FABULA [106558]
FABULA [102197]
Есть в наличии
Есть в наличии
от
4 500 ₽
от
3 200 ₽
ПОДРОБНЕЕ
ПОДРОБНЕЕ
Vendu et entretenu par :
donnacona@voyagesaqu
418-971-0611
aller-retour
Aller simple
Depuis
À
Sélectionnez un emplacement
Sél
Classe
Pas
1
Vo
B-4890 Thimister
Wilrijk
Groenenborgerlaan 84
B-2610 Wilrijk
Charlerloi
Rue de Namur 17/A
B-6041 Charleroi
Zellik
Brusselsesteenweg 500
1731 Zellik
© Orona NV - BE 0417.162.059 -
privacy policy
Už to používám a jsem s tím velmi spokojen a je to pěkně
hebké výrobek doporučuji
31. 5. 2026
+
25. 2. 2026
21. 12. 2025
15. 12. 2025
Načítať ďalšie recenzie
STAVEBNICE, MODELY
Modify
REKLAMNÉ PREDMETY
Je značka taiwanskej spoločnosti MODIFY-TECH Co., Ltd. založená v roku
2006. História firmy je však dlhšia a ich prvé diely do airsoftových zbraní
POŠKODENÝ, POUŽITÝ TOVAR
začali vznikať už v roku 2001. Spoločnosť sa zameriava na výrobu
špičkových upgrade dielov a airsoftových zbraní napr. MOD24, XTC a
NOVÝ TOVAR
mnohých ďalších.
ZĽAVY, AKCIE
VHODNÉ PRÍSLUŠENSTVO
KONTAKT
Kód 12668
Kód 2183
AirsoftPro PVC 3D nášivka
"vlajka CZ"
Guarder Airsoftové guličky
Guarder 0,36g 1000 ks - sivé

## Task
Each line of the listing is to be repeated exactly.

## Answer box
FABULA [106558]
FABULA [102197]
Есть в наличии
Есть в наличии
от
4 500 ₽
от
3 200 ₽
ПОДРОБНЕЕ
ПОДРОБНЕЕ
Vendu et entretenu par :
donnacona@voyagesaqu
418-971-0611
aller-retour
Aller simple
Depuis
À
Sélectionnez un emplacement
Sél
Classe
Pas
1
Vo
B-4890 Thimister
Wilrijk
Groenenborgerlaan 84
B-2610 Wilrijk
Charlerloi
Rue de Namur 17/A
B-6041 Charleroi
Zellik
Brusselsesteenweg 500
1731 Zellik
© Orona NV - BE 0417.162.059 -
privacy policy
Už to používám a jsem s tím velmi spokojen a je to pěkně
hebké výrobek doporučuji
31. 5. 2026
+
25. 2. 2026
21. 12. 2025
15. 12. 2025
Načítať ďalšie recenzie
STAVEBNICE, MODELY
Modify
REKLAMNÉ PREDMETY
Je značka taiwanskej spoločnosti MODIFY-TECH Co., Ltd. založená v roku
2006. História firmy je však dlhšia a ich prvé diely do airsoftových zbraní
POŠKODENÝ, POUŽITÝ TOVAR
začali vznikať už v roku 2001. Spoločnosť sa zameriava na výrobu
špičkových upgrade dielov a airsoftových zbraní napr. MOD24, XTC a
NOVÝ TOVAR
mnohých ďalších.
ZĽAVY, AKCIE
VHODNÉ PRÍSLUŠENSTVO
KONTAKT
Kód 12668
Kód 2183
AirsoftPro PVC 3D nášivka
"vlajka CZ"
Guarder Airsoftové guličky
Guarder 0,36g 1000 ks - sivé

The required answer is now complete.